I have OpenCL code simply doing somthing like this:
__kernel void test(__read_only frame, ..., __global ulong *gOut1, __global uint *gOut2)
{
for (int i=0; i<5; i++)
{
//Begin TestCode
if ((get_global_id(0) == 0) && (get_global_id(1) == 0) && (i==1))
{
*gOut2 = 0; gOut2++;
}
//End TestCode
gOut1[uniq_global_idx] = func(frame, i, getl_global_id(0), get_global_id(1));
}
}
It ran in the global scale of the frame size, i.e., the global group is in frame.x and frame.y size.
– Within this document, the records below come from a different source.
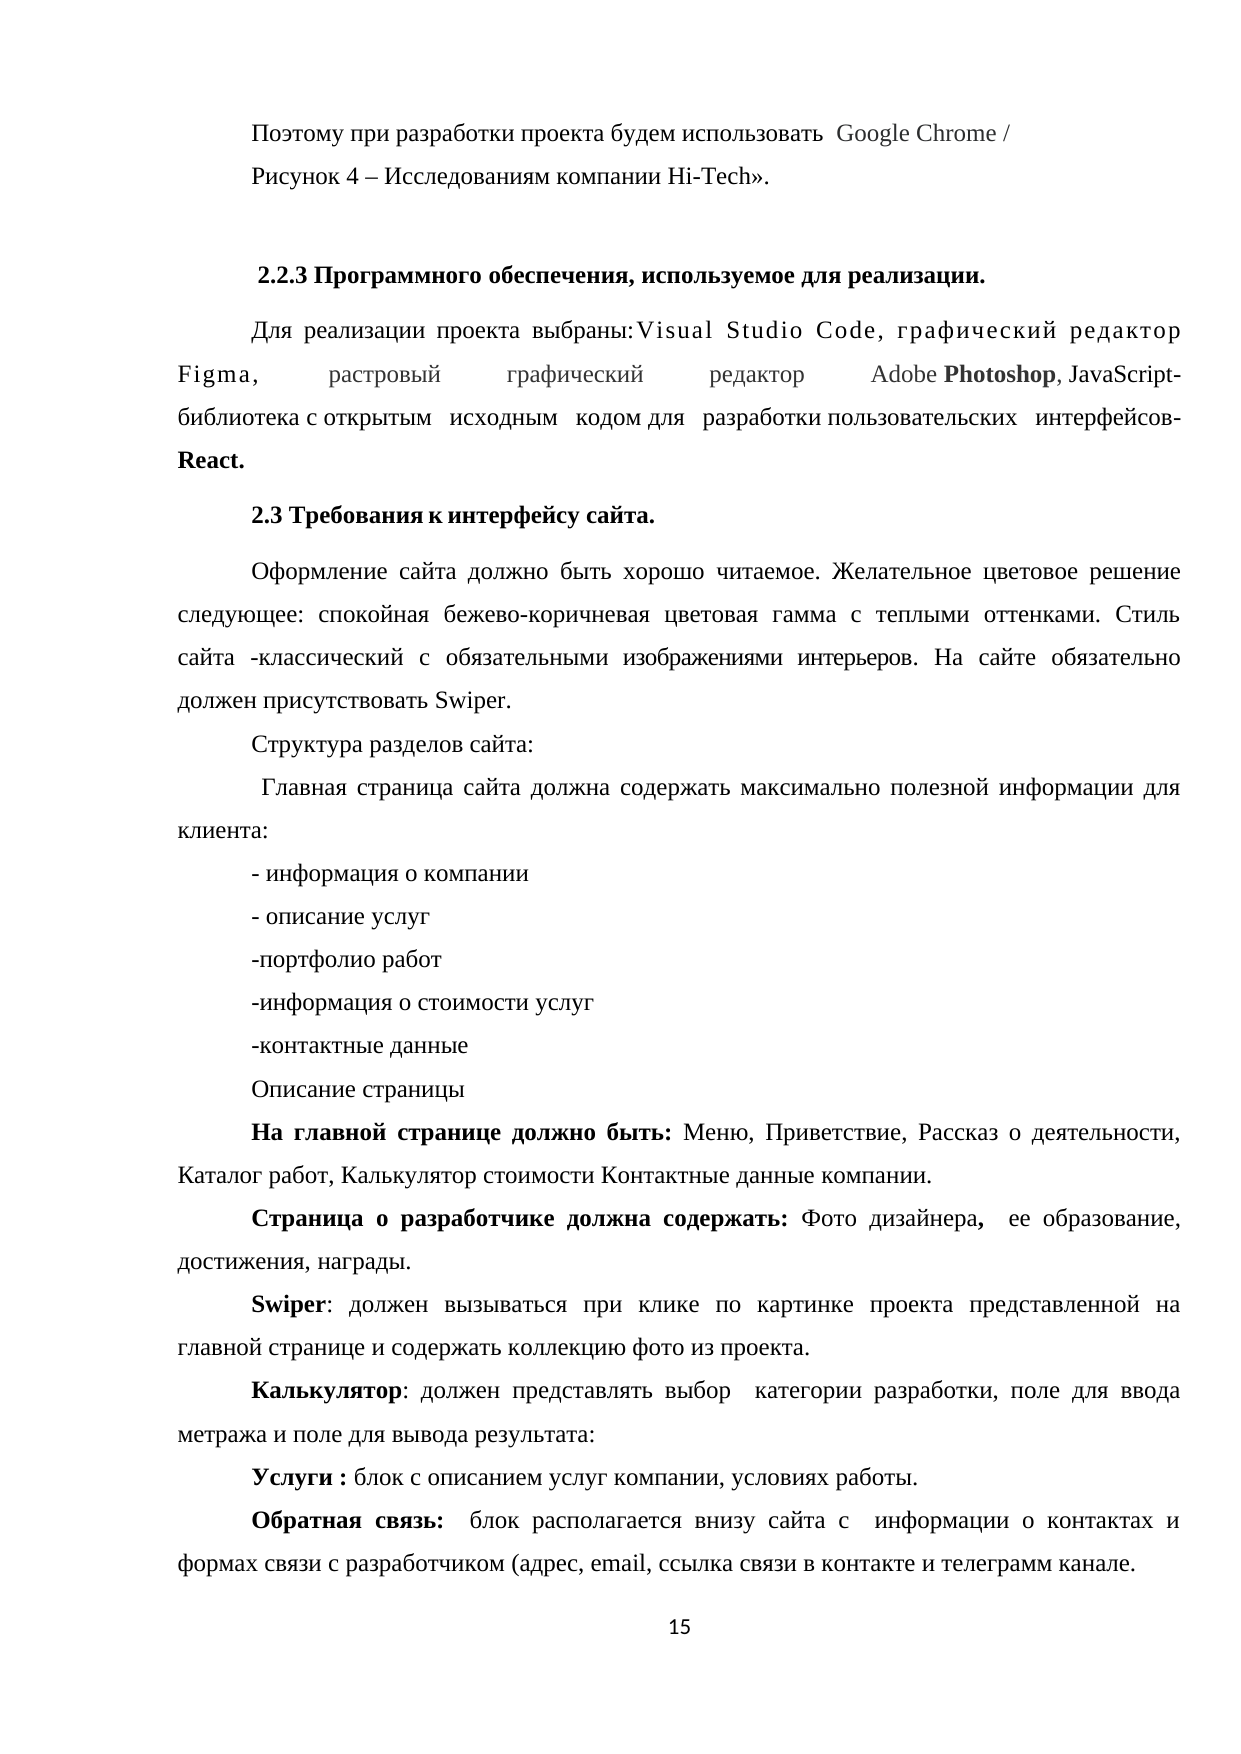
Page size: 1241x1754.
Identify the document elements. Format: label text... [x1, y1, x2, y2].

text Услуги : блок с описанием услуг компании, условиях работы. [177, 1462, 1181, 1491]
text Обратная связь: блок располагается внизу сайта с информации о контактах и формах связи с разработчиком (адрес, email, ссылка связи в контакте и телеграмм канале. [177, 1505, 1181, 1577]
text На главной странице должно быть: Меню, Приветствие, Рассказ о деятельности, Каталог работ, Калькулятор стоимости Контактные данные компании. [177, 1117, 1181, 1189]
text -портфолио работ [177, 944, 1181, 973]
text Страница о разработчике должна содержать: Фото дизайнера, ее образование, достижения, награды. [177, 1203, 1181, 1275]
text Описание страницы [177, 1074, 1181, 1102]
text Рисунок 4 – Иcследованиям компании Hi-Tech». [177, 161, 1181, 190]
text -контактные данные [177, 1031, 1181, 1059]
text Структура разделов сайта: [177, 729, 1181, 757]
text - информация о компании [177, 858, 1181, 887]
text Главная страница сайта должна содержать максимально полезной информации для клиента: [177, 772, 1181, 844]
text 2.2.3 Программного обеспечения, используемое для реализации. [177, 260, 1181, 289]
text Калькулятор: должен представлять выбор категории разработки, поле для ввода метража и поле для вывода результата: [177, 1376, 1181, 1447]
text Оформление сайта должно быть хорошо читаемое. Желательное цветовое решение следующее: спокойная бежево-коричневая цветовая гамма с теплыми оттенками. Стиль сайта -классический с обязательными изображениями интерьеров. На сайте обязательно должен присутствовать Swiper. [177, 556, 1181, 714]
text Для реализации проекта выбраны:Visual Studio Code, графический редактор Figma, растровый графический редактор Adobe Photoshop, JavaScript-библиотека с открытым исходным кодом для разработки пользовательских интерфейсов- React. [177, 316, 1181, 474]
text - описание услуг [177, 901, 1181, 930]
text -информация о стоимости услуг [177, 987, 1181, 1016]
text Swiper: должен вызываться при клике по картинке проекта представленной на главной странице и содержать коллекцию фото из проекта. [177, 1289, 1181, 1361]
text Поэтому при разработки проекта будем использовать Google Chrome / [177, 118, 1181, 147]
text 2.3 Требования к интерфейсу сайта. [177, 501, 1181, 529]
Basically the kernel do some calculation to generate gOut1 result with size 5*frame.x*frame.y.
Problems:
- the AMD gDebugger is not working - it works for the sample code, and the slightly modified code from sample code, but not anything changed further.
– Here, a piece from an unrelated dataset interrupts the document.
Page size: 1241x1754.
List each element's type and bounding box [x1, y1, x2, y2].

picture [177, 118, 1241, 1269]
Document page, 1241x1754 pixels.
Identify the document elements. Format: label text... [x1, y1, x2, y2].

- the TestCode section has to be there for the code to run. When that TestCode is removed, when I ran it, it stuck forever.
- Somehow that 'gOut2++' statement is "crucial", even if it is not needed as the 'if' statement will hit only once, it needs to be there so that the gOut1 result is correct.
- When the exact same function is duplicated with a different name, i.e, kernel test(..) and test1(..) are the same, when I call test(..), it stuck forever.
Anybody can explain what is happening?
gOut1[uniq_global_idx] .
where did you declare uniq_global_idx?
__kernel void test(__read_only frame, ..., __global ulong *gOut1, __global uint *gOut2)
{
int unique_global_id = (get_global_id(1) * frame.size_x + get_global_id(0)) * 5;
for (int i=0; i<5; i++)
{
//Begin TestCode
if ((get_global_id(0) == 0) && (get_global_id(1) == 0) && (i==1))
{
*gOut2 = 0; gOut2++;
}
//End TestCode
gOut1[uniq_global_idx + i] = func(frame, i, getl_global_id(0), get_global_id(1));
}
}
Where func is a simple function just read a region of frame and do some calculation, returns a value. It does not change any global memory value.
what happened if you comment out "gOut1[uniq_global_idx + i] = func(frame, i, getl_global_id(0), get_global_id(1));"
Is gOut2++ still crucial?
If I replace func() with some simple value, the returned gOut1 value back to CPU are good - whether the test code is there or not does not matter. But if I call func, the test code has to be there for func to be correct. If gOut2++ is missing, the result of func is not correct.
Somehow, I think there is sth. wrong with "gOut1[uniq_global_idx + i] = func(frame, i, getl_global_id(0), get_global_id(1));".
Is the index "uniq_global_idx + i" good for the array gOut1?
I double checked unique_idx+i and put a statement there to check the lower and upper bound of it, if it's out of the bound, I will write some value to gOut2, and I removed the TestCode to replace it with this bound check statement, it can run without an error and the values are all good. The memory in gOut2 is untouched, which means there is no bound problem.
So again it is crucial to have some kind of unrelated code to be there for the gOut1 result to be correct.
And when I first ran the above bound check code, it is taking very long time to compile, and it stuck there when I ran it. I have to stop and start it again and it ran normally. I suspect there is something wrong with the setup of the driver, but don't know what is a good way to check it.
Not sure if it's related, sometimes I see a warning dialogbox:
Here is the software info from catalyst control center:
Driver Packaging Version | 8.961-120405a-137813C-ATI |
Provider | Advanced Micro Devices, Inc. |
2D Driver Version | 8.01.01.1243 |
2D Driver File Path | /REGISTRY/MACHINE/SYSTEM/ControlSet001/Control/CLASS/{4D36E968-E325-11CE-BFC1-08002BE10318}/0006 |
Direct3D Version | 7.14.10.0903 |
OpenGL Version | 6.14.10.11631 |
Catalyst Control Center Version | 2012.0405.2205.37728 |
AMD Audio Driver Version | 7.12.0.7706 |
The AMD driver version is 8.961.0.0
Updating the driver to the latest version may fix the problem if it is driver related.